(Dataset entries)
————
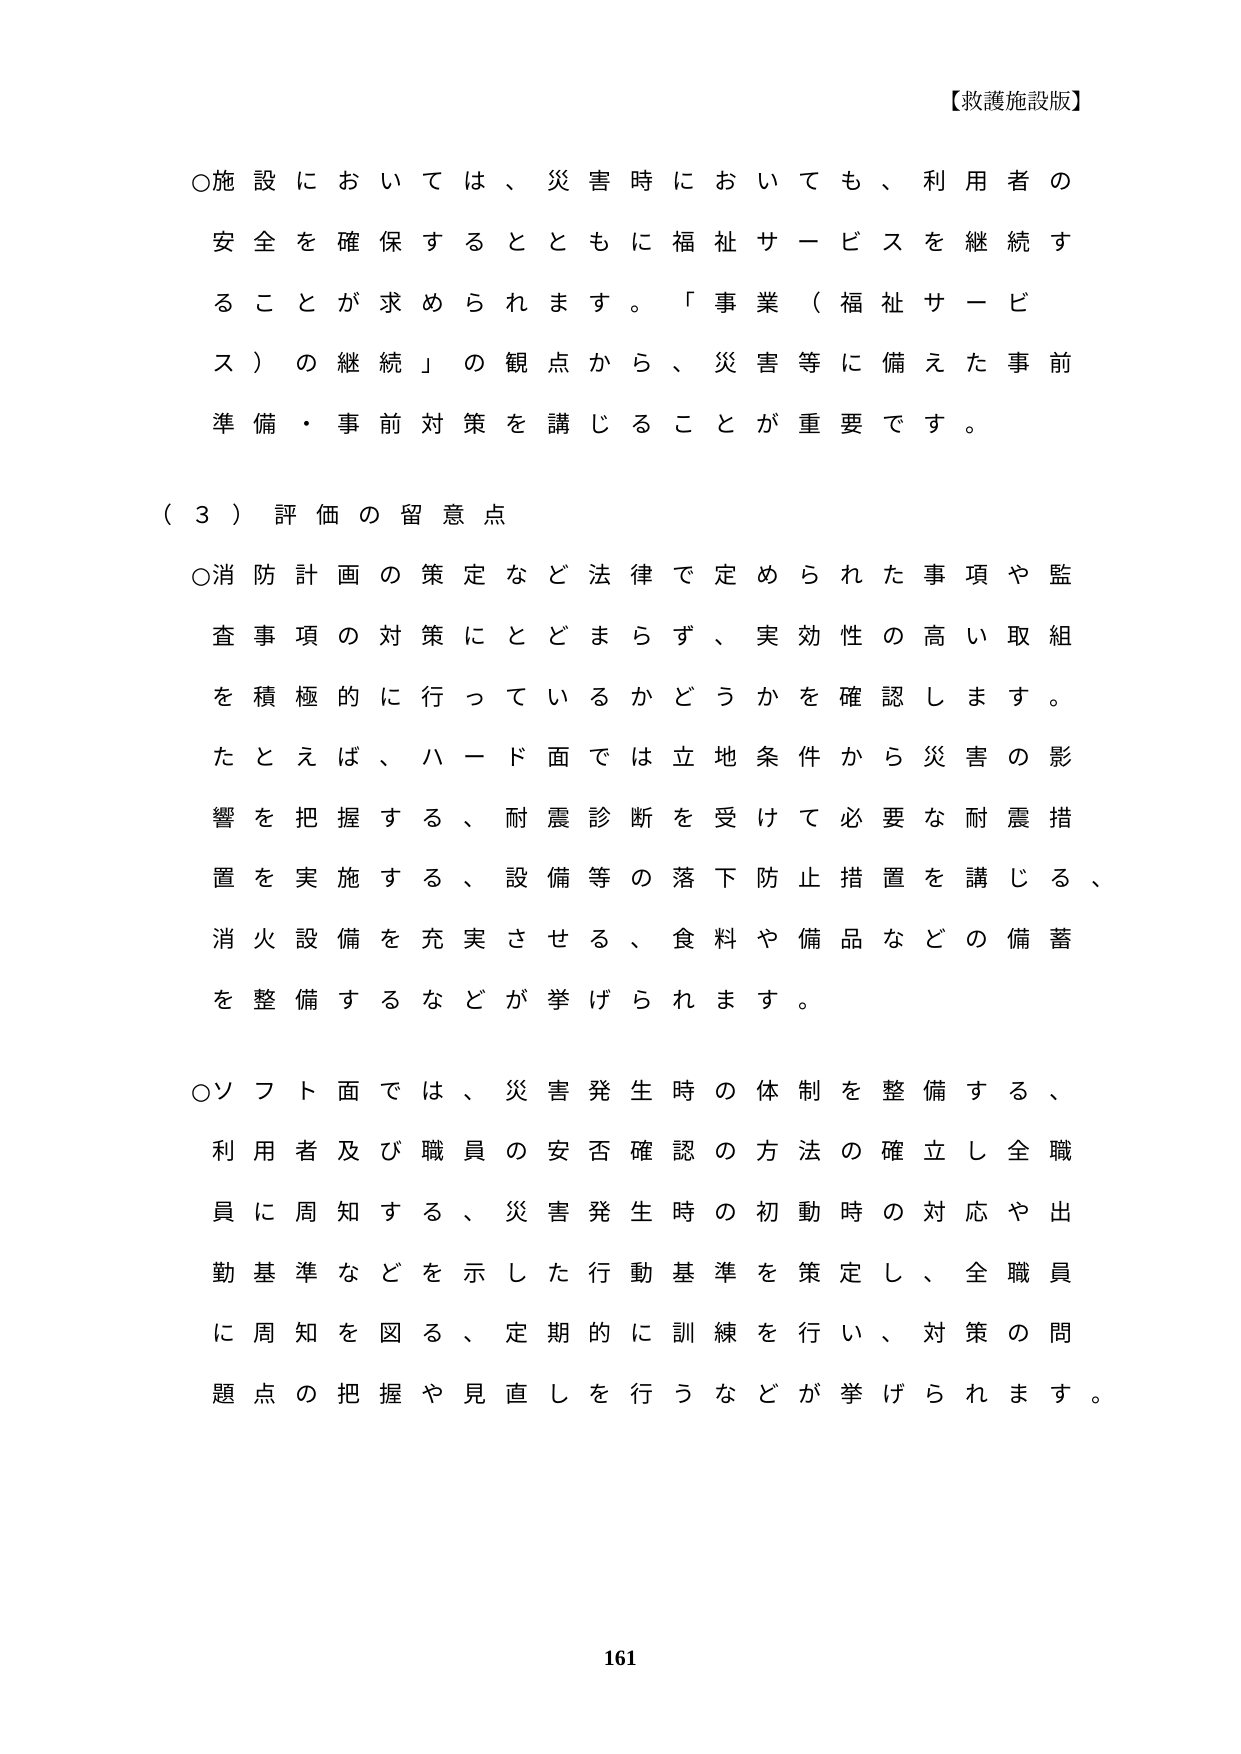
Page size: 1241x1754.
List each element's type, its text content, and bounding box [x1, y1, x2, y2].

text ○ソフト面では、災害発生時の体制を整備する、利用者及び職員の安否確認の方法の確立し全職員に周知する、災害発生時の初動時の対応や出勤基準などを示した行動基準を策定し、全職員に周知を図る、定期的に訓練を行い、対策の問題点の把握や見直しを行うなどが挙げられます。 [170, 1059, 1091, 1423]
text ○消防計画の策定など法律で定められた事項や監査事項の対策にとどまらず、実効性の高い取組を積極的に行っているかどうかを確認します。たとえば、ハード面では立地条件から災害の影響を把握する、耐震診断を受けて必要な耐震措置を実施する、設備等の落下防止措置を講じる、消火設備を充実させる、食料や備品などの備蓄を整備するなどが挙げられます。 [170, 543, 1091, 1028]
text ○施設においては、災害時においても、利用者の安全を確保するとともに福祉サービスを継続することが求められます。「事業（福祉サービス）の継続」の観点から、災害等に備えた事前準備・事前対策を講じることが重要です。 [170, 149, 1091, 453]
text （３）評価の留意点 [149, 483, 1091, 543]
————
#### [Task directions]
From the data above, give the number of lines that hold "text", without anything else.

#### [Response]
5